--- WORK INSTRUCTION ---
For this exercise, set down all the records exactly as given.

--- INFORMATION SUPPLIED ---
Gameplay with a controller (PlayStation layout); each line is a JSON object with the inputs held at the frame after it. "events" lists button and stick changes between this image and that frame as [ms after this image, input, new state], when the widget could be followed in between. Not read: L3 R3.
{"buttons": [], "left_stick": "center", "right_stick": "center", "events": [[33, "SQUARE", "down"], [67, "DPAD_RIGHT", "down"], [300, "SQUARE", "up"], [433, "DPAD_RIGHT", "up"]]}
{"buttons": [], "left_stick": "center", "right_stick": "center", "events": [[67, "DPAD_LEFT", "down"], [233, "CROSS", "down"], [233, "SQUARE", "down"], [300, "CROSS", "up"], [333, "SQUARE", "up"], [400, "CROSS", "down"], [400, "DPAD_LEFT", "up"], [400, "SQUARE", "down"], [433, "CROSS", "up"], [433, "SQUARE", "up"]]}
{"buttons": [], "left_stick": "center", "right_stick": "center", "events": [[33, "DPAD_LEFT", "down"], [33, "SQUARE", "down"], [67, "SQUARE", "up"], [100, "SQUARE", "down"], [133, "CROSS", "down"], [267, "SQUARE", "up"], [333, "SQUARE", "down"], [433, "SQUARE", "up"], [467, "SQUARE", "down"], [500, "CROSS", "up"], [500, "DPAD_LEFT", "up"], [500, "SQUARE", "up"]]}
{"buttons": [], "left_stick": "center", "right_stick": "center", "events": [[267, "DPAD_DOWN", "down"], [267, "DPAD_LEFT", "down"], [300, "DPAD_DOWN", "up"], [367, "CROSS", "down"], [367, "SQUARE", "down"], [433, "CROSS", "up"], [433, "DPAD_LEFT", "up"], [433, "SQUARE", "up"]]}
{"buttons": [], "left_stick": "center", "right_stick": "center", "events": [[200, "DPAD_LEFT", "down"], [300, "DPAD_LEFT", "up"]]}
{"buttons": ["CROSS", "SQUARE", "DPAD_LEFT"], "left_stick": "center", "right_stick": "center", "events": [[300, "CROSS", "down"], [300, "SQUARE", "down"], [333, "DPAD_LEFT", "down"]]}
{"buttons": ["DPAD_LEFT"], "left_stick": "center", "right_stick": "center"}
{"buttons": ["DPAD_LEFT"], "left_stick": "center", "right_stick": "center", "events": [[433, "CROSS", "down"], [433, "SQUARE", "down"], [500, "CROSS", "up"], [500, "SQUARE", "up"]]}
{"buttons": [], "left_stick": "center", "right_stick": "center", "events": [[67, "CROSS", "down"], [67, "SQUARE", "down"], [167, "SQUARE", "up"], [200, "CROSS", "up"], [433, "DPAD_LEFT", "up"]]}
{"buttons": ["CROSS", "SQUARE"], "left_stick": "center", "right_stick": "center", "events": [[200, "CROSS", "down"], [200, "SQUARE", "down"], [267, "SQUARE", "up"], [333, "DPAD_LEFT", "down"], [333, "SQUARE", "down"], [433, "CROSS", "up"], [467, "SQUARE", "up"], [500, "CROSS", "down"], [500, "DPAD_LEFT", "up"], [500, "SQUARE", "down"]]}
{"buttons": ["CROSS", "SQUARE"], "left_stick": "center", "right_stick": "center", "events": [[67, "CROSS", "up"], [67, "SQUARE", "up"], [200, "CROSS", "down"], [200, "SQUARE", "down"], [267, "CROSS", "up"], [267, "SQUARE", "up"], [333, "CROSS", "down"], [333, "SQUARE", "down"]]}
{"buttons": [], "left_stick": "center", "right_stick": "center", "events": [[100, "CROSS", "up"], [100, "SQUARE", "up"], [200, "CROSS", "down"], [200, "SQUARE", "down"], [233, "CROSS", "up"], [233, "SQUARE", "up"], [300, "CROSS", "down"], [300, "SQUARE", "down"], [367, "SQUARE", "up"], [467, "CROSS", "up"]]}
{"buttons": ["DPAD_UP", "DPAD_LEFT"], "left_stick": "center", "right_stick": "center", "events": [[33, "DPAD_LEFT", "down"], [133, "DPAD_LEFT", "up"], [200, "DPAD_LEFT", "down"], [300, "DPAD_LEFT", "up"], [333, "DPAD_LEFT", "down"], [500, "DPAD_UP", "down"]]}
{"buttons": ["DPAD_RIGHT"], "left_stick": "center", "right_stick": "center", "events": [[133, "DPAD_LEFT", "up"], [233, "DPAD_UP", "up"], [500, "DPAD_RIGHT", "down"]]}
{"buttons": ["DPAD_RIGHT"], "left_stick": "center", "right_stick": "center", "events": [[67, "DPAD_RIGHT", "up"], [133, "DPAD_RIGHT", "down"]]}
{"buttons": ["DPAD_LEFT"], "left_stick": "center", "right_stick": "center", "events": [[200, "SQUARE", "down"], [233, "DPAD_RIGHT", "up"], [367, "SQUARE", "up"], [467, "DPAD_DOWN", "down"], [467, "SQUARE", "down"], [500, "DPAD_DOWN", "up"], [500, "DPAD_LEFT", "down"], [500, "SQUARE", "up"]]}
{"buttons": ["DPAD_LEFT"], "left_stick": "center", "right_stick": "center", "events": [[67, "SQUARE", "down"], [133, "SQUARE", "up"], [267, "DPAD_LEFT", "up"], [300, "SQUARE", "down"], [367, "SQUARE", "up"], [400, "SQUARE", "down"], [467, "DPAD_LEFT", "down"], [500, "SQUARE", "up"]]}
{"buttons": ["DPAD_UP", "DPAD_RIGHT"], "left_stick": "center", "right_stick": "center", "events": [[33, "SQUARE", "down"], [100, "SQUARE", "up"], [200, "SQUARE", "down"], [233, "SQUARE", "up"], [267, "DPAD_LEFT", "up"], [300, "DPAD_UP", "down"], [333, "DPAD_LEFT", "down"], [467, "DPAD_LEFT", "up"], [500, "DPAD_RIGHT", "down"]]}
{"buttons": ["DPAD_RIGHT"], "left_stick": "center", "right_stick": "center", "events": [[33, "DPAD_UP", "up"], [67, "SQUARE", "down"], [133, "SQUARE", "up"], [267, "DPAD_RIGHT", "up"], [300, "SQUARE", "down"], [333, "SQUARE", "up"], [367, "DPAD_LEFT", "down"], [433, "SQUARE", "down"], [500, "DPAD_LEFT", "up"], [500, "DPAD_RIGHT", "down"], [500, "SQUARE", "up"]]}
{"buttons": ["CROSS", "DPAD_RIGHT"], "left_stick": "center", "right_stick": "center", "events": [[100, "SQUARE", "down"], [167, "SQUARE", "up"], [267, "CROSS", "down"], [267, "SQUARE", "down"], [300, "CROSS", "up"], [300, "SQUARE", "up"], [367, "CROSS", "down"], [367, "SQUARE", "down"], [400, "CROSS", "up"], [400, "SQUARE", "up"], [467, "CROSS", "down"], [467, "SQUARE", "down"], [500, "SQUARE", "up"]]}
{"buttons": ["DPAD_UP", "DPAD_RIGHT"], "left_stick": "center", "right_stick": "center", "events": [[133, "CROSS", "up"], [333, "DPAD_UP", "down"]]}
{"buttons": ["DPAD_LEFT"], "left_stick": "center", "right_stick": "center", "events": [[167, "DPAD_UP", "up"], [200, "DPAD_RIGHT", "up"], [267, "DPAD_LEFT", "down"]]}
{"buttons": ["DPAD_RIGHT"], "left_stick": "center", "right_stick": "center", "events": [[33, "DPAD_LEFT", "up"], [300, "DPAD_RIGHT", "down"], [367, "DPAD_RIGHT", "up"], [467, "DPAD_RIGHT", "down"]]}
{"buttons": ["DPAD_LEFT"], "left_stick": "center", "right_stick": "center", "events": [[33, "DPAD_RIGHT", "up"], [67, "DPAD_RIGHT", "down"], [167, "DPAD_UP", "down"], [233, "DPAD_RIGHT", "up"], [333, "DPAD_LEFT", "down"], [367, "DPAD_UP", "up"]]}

--- YOUR SOLUTION ---
Gameplay with a controller (PlayStation layout); each line is a JSON object with the inputs held at the frame after it. "events" lists button and stick changes between this image and that frame as [ms after this image, input, new state], when the widget could be followed in between. Not read: L3 R3.
{"buttons": [], "left_stick": "center", "right_stick": "center", "events": [[33, "SQUARE", "down"], [67, "DPAD_RIGHT", "down"], [300, "SQUARE", "up"], [433, "DPAD_RIGHT", "up"]]}
{"buttons": [], "left_stick": "center", "right_stick": "center", "events": [[67, "DPAD_LEFT", "down"], [233, "CROSS", "down"], [233, "SQUARE", "down"], [300, "CROSS", "up"], [333, "SQUARE", "up"], [400, "CROSS", "down"], [400, "DPAD_LEFT", "up"], [400, "SQUARE", "down"], [433, "CROSS", "up"], [433, "SQUARE", "up"]]}
{"buttons": [], "left_stick": "center", "right_stick": "center", "events": [[33, "DPAD_LEFT", "down"], [33, "SQUARE", "down"], [67, "SQUARE", "up"], [100, "SQUARE", "down"], [133, "CROSS", "down"], [267, "SQUARE", "up"], [333, "SQUARE", "down"], [433, "SQUARE", "up"], [467, "SQUARE", "down"], [500, "CROSS", "up"], [500, "DPAD_LEFT", "up"], [500, "SQUARE", "up"]]}
{"buttons": [], "left_stick": "center", "right_stick": "center", "events": [[267, "DPAD_DOWN", "down"], [267, "DPAD_LEFT", "down"], [300, "DPAD_DOWN", "up"], [367, "CROSS", "down"], [367, "SQUARE", "down"], [433, "CROSS", "up"], [433, "DPAD_LEFT", "up"], [433, "SQUARE", "up"]]}
{"buttons": [], "left_stick": "center", "right_stick": "center", "events": [[200, "DPAD_LEFT", "down"], [300, "DPAD_LEFT", "up"]]}
{"buttons": ["CROSS", "SQUARE", "DPAD_LEFT"], "left_stick": "center", "right_stick": "center", "events": [[300, "CROSS", "down"], [300, "SQUARE", "down"], [333, "DPAD_LEFT", "down"]]}
{"buttons": ["DPAD_LEFT"], "left_stick": "center", "right_stick": "center"}
{"buttons": ["DPAD_LEFT"], "left_stick": "center", "right_stick": "center", "events": [[433, "CROSS", "down"], [433, "SQUARE", "down"], [500, "CROSS", "up"], [500, "SQUARE", "up"]]}
{"buttons": [], "left_stick": "center", "right_stick": "center", "events": [[67, "CROSS", "down"], [67, "SQUARE", "down"], [167, "SQUARE", "up"], [200, "CROSS", "up"], [433, "DPAD_LEFT", "up"]]}
{"buttons": ["CROSS", "SQUARE"], "left_stick": "center", "right_stick": "center", "events": [[200, "CROSS", "down"], [200, "SQUARE", "down"], [267, "SQUARE", "up"], [333, "DPAD_LEFT", "down"], [333, "SQUARE", "down"], [433, "CROSS", "up"], [467, "SQUARE", "up"], [500, "CROSS", "down"], [500, "DPAD_LEFT", "up"], [500, "SQUARE", "down"]]}
{"buttons": ["CROSS", "SQUARE"], "left_stick": "center", "right_stick": "center", "events": [[67, "CROSS", "up"], [67, "SQUARE", "up"], [200, "CROSS", "down"], [200, "SQUARE", "down"], [267, "CROSS", "up"], [267, "SQUARE", "up"], [333, "CROSS", "down"], [333, "SQUARE", "down"]]}
{"buttons": [], "left_stick": "center", "right_stick": "center", "events": [[100, "CROSS", "up"], [100, "SQUARE", "up"], [200, "CROSS", "down"], [200, "SQUARE", "down"], [233, "CROSS", "up"], [233, "SQUARE", "up"], [300, "CROSS", "down"], [300, "SQUARE", "down"], [367, "SQUARE", "up"], [467, "CROSS", "up"]]}
{"buttons": ["DPAD_UP", "DPAD_LEFT"], "left_stick": "center", "right_stick": "center", "events": [[33, "DPAD_LEFT", "down"], [133, "DPAD_LEFT", "up"], [200, "DPAD_LEFT", "down"], [300, "DPAD_LEFT", "up"], [333, "DPAD_LEFT", "down"], [500, "DPAD_UP", "down"]]}
{"buttons": ["DPAD_RIGHT"], "left_stick": "center", "right_stick": "center", "events": [[133, "DPAD_LEFT", "up"], [233, "DPAD_UP", "up"], [500, "DPAD_RIGHT", "down"]]}
{"buttons": ["DPAD_RIGHT"], "left_stick": "center", "right_stick": "center", "events": [[67, "DPAD_RIGHT", "up"], [133, "DPAD_RIGHT", "down"]]}
{"buttons": ["DPAD_LEFT"], "left_stick": "center", "right_stick": "center", "events": [[200, "SQUARE", "down"], [233, "DPAD_RIGHT", "up"], [367, "SQUARE", "up"], [467, "DPAD_DOWN", "down"], [467, "SQUARE", "down"], [500, "DPAD_DOWN", "up"], [500, "DPAD_LEFT", "down"], [500, "SQUARE", "up"]]}
{"buttons": ["DPAD_LEFT"], "left_stick": "center", "right_stick": "center", "events": [[67, "SQUARE", "down"], [133, "SQUARE", "up"], [267, "DPAD_LEFT", "up"], [300, "SQUARE", "down"], [367, "SQUARE", "up"], [400, "SQUARE", "down"], [467, "DPAD_LEFT", "down"], [500, "SQUARE", "up"]]}
{"buttons": ["DPAD_UP", "DPAD_RIGHT"], "left_stick": "center", "right_stick": "center", "events": [[33, "SQUARE", "down"], [100, "SQUARE", "up"], [200, "SQUARE", "down"], [233, "SQUARE", "up"], [267, "DPAD_LEFT", "up"], [300, "DPAD_UP", "down"], [333, "DPAD_LEFT", "down"], [467, "DPAD_LEFT", "up"], [500, "DPAD_RIGHT", "down"]]}
{"buttons": ["DPAD_RIGHT"], "left_stick": "center", "right_stick": "center", "events": [[33, "DPAD_UP", "up"], [67, "SQUARE", "down"], [133, "SQUARE", "up"], [267, "DPAD_RIGHT", "up"], [300, "SQUARE", "down"], [333, "SQUARE", "up"], [367, "DPAD_LEFT", "down"], [433, "SQUARE", "down"], [500, "DPAD_LEFT", "up"], [500, "DPAD_RIGHT", "down"], [500, "SQUARE", "up"]]}
{"buttons": ["CROSS", "DPAD_RIGHT"], "left_stick": "center", "right_stick": "center", "events": [[100, "SQUARE", "down"], [167, "SQUARE", "up"], [267, "CROSS", "down"], [267, "SQUARE", "down"], [300, "CROSS", "up"], [300, "SQUARE", "up"], [367, "CROSS", "down"], [367, "SQUARE", "down"], [400, "CROSS", "up"], [400, "SQUARE", "up"], [467, "CROSS", "down"], [467, "SQUARE", "down"], [500, "SQUARE", "up"]]}
{"buttons": ["DPAD_UP", "DPAD_RIGHT"], "left_stick": "center", "right_stick": "center", "events": [[133, "CROSS", "up"], [333, "DPAD_UP", "down"]]}
{"buttons": ["DPAD_LEFT"], "left_stick": "center", "right_stick": "center", "events": [[167, "DPAD_UP", "up"], [200, "DPAD_RIGHT", "up"], [267, "DPAD_LEFT", "down"]]}
{"buttons": ["DPAD_RIGHT"], "left_stick": "center", "right_stick": "center", "events": [[33, "DPAD_LEFT", "up"], [300, "DPAD_RIGHT", "down"], [367, "DPAD_RIGHT", "up"], [467, "DPAD_RIGHT", "down"]]}
{"buttons": ["DPAD_LEFT"], "left_stick": "center", "right_stick": "center", "events": [[33, "DPAD_RIGHT", "up"], [67, "DPAD_RIGHT", "down"], [167, "DPAD_UP", "down"], [233, "DPAD_RIGHT", "up"], [333, "DPAD_LEFT", "down"], [367, "DPAD_UP", "up"]]}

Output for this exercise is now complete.